Sickboy49 to go a bit farther with the distributor reclocking: with points the base timing can be set accurately with the engine off. My preferred method.
First rotate the engine until the damper pointer is pointing to your desired base timing mark. This will be to the left of the TDC point looking down at it from the front. (be sure it's the compression cycle of #1). Once you have the body of the distributor near where you want it, take a 12v test light and attach the clip to ground. Turn the key on to put power to the ignition. Put the testlight probe on the negative coil post. If the test light is off, the points are closed. Now slowly rotate the distributor in the opposite direction of rotor rotation. (Example, the big6 rotates clockwise, so would move the distributor body ccw.) The moment the test light comes on, stop. That is the point of ignition. Lock the dist. down there. Now verify which cap tower the rotor is pointing to, that's now #1.
This static setting will be within a degree of where you had the damper lined up when you look at it with a timing light running. If the T light shows it more advanced than where you set it static, then the centrifugal system is suspect.
 
Sickboy49 to go a bit farther with the distributor reclocking: with points the base timing can be set accurately with the engine off. My preferred method.
First rotate the engine until the damper pointer is pointing to your desired base timing mark. This will be to the left of the TDC point looking down at it from the front. (be sure it's the compression cycle of #1). Once you have the body of the distributor near where you want it, take a 12v test light and attach the clip to ground. Turn the key on to put power to the ignition. Put the testlight probe on the negative coil post. If the test light is off, the points are closed. Now slowly rotate the distributor in the opposite direction of rotor rotation. (Example, the big6 rotates clockwise, so would move the distributor body ccw.) The moment the test light comes on, stop. That is the point of ignition. Lock the dist. down there. Now verify which cap tower the rotor is pointing to, that's now #1.
This static setting will be within a degree of where you had the damper lined up when you look at it with a timing light running. If the T light shows it more advanced than where you set it static, then the centrifugal system is suspect.
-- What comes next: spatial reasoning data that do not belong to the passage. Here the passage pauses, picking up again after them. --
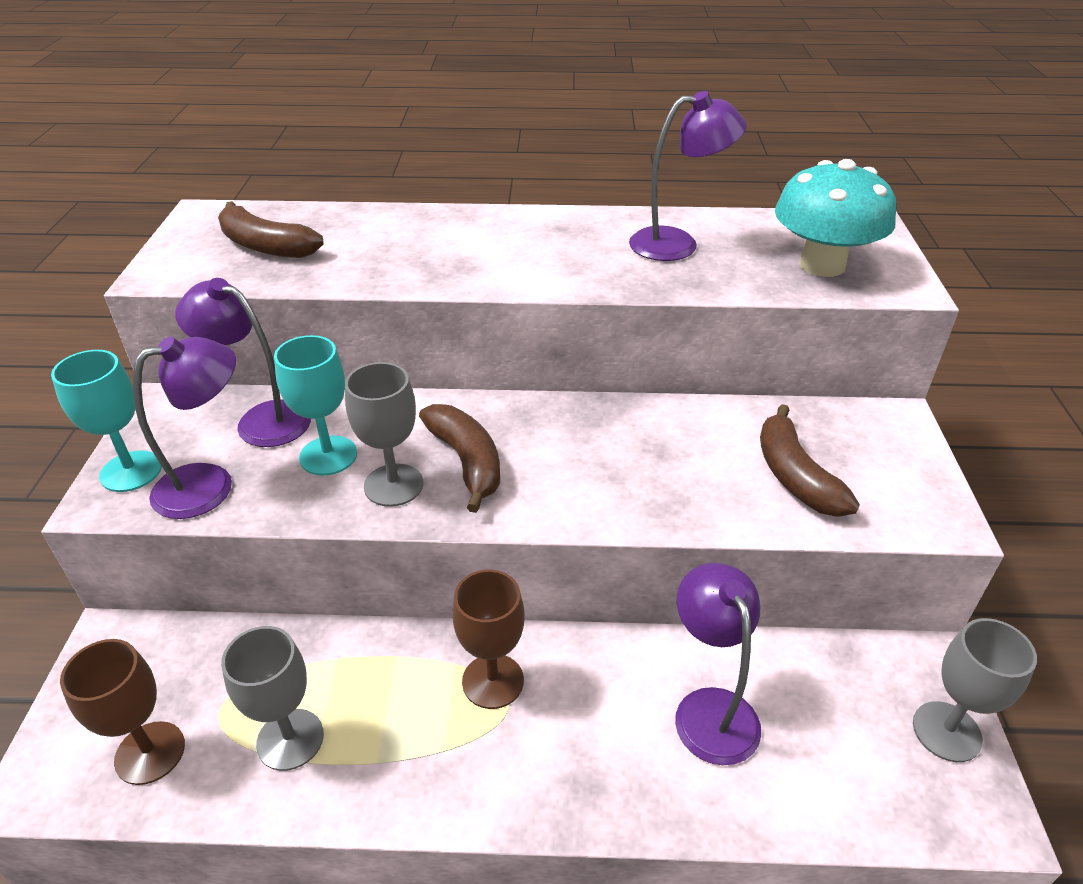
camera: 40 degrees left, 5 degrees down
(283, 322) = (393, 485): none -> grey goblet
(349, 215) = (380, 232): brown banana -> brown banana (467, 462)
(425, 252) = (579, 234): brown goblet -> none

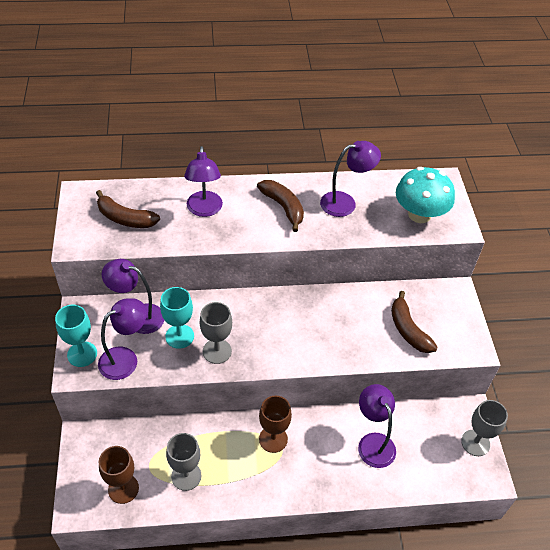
camera: 10 degrees left, 10 degrees up
(412, 242) = (204, 210): none -> purple lamp
(467, 462) = (250, 334): brown banana -> brown banana (283, 207)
Thank you Frank. I will let you know how it goes this weekend.
 
The engine is up and running now. I created a check list from all of your comments. I was 180 degrees off. She runs like a champ now. 14 degrees without the vacuum line connected, and 22 degrees with the vacuum line connected. I still have to do some fine tuning tweaks to the carb which may affect timing, but I will keep you all posted. Thank you all for your help!